Compiling the following with MinGW 4.6.2 (with g++ -g -std=c++0x), gdb doesn't seem to want catch the std::out_of_range
if I try catch throw
. if I throw
it manually it catches fine, am I doing something wrong?
#include <stdexcept>
#include <vector>
int main()
{
std::vector<char> vec(10);
try {
vec.at(10); // this won't be caught by gdb
// throw std::out_of_range(""); // this will
}
catch (std::out_of_range const& e) {
}
}
You are not actually catching exception in gdb. Try catch catch
to catch exception.
Add a breakpoint where std::vector
throws the exception. At this moment, no stack unwinding has occured yet so you should be able to fully backtrace to the original statement.
I was able to achieve this, but only in a very implementation-defined way:
1) Locate the vector's range checking function in stl_vector.h
:
_M_range_check(size_type __n) const
{
if (__n >= this->size())
__throw_out_of_range(__N("vector::_M_range_check"));
}
2) Add a breakpoint to the line where __throw_out_of_range() is called.
Note: I tried adding a breakpoint by 'break __throw_out_of_range' but this did not work. Instead, I need to hardcode the breakpoint with it's file and line number (break stl_vector.h:794
).
You can add this to your .gdbinit
file to have gdb break on all failed range checks.
As you've seeen, the exception from std::vector::at()

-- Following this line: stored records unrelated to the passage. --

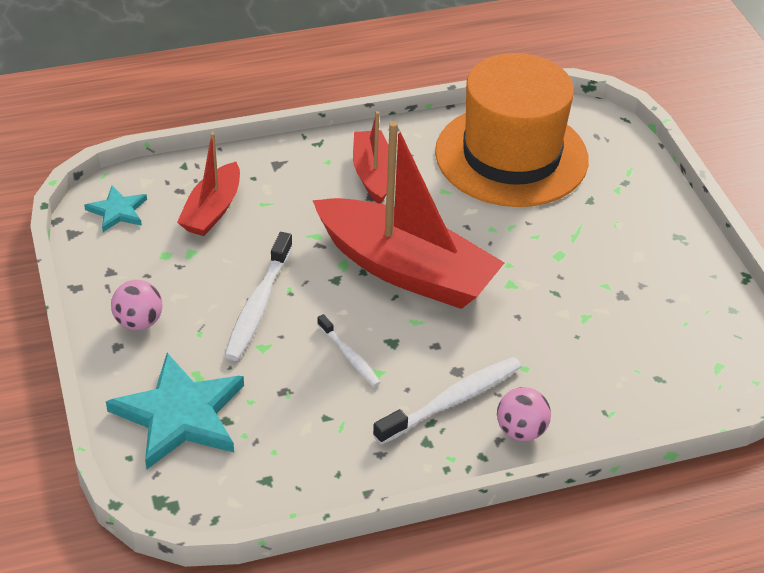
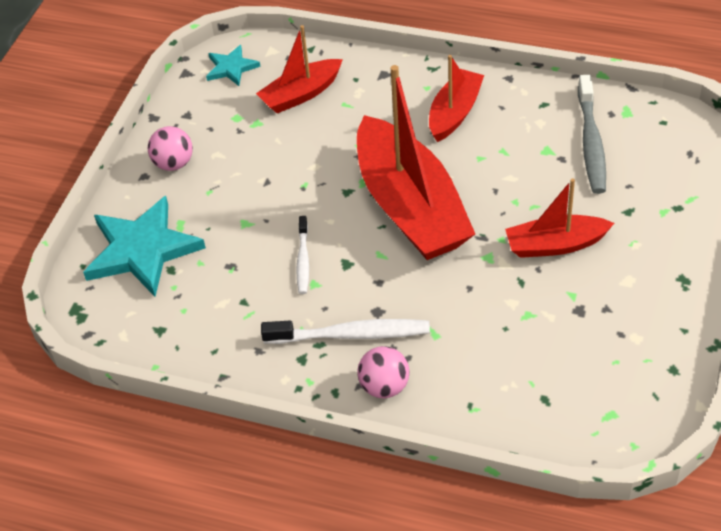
camera: 40 degrees right, 5 degrees up
white toothbrush [224,232,293,361] -> none
orange hat [435,53,589,207] -> grey toothbrush [578,75,606,194]
none -> red boat [505,179,614,258]

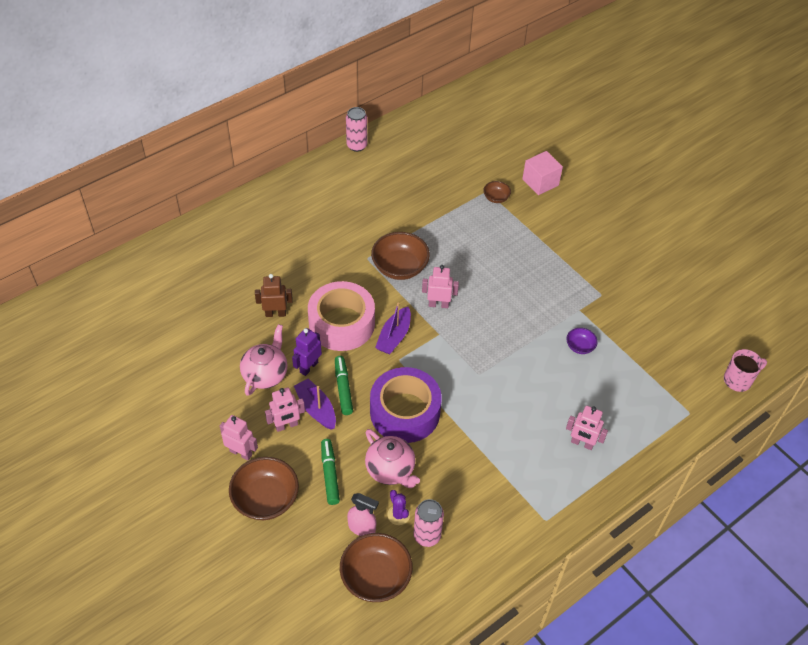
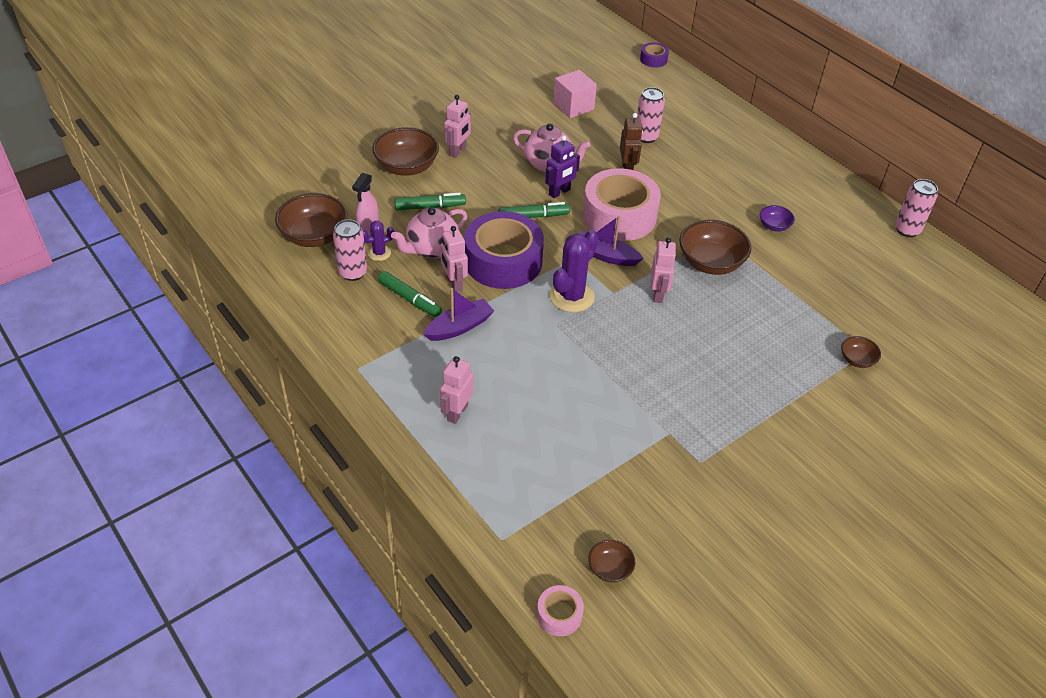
camera: 90 degrees right, 5 degrees down
pink robot [265,387,305,432] -> pink robot moved to [440,226,468,292]
purple robot [292,328,322,376] -> purple robot turned 105 degrees clockwise [545,135,580,198]
purple boat [294,378,336,430] -> purple boat moved to [423,288,494,341]
pink cube [522,151,563,195] -> pink cube moved to [553,70,597,118]
purple bowl [566,328,598,354] -> purple bowl moved to [760,205,795,232]
pink mug [724,349,767,392] -> pink tape [537,585,584,636]
none -> green marker [378,271,442,317]
none -> purple cactus [549,230,598,312]
none -> brown bowl [588,540,635,582]
none -> pink can [637,87,665,143]
none -> purple tape [640,42,669,68]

is thrown by __throw_out_of_range
which is a function inside libstdc++.so
, so I suspect there's some problem on Mingw that prevents GDB from setting a catchpoint in a shared library. Or maybe your libstdc++
wasn't built with -g
.
If your GCC was configured with --enable-libstdcxx-debug
you would have a second set of libs built with -O0 -g
that might work better when debugging, but that option isn't used often.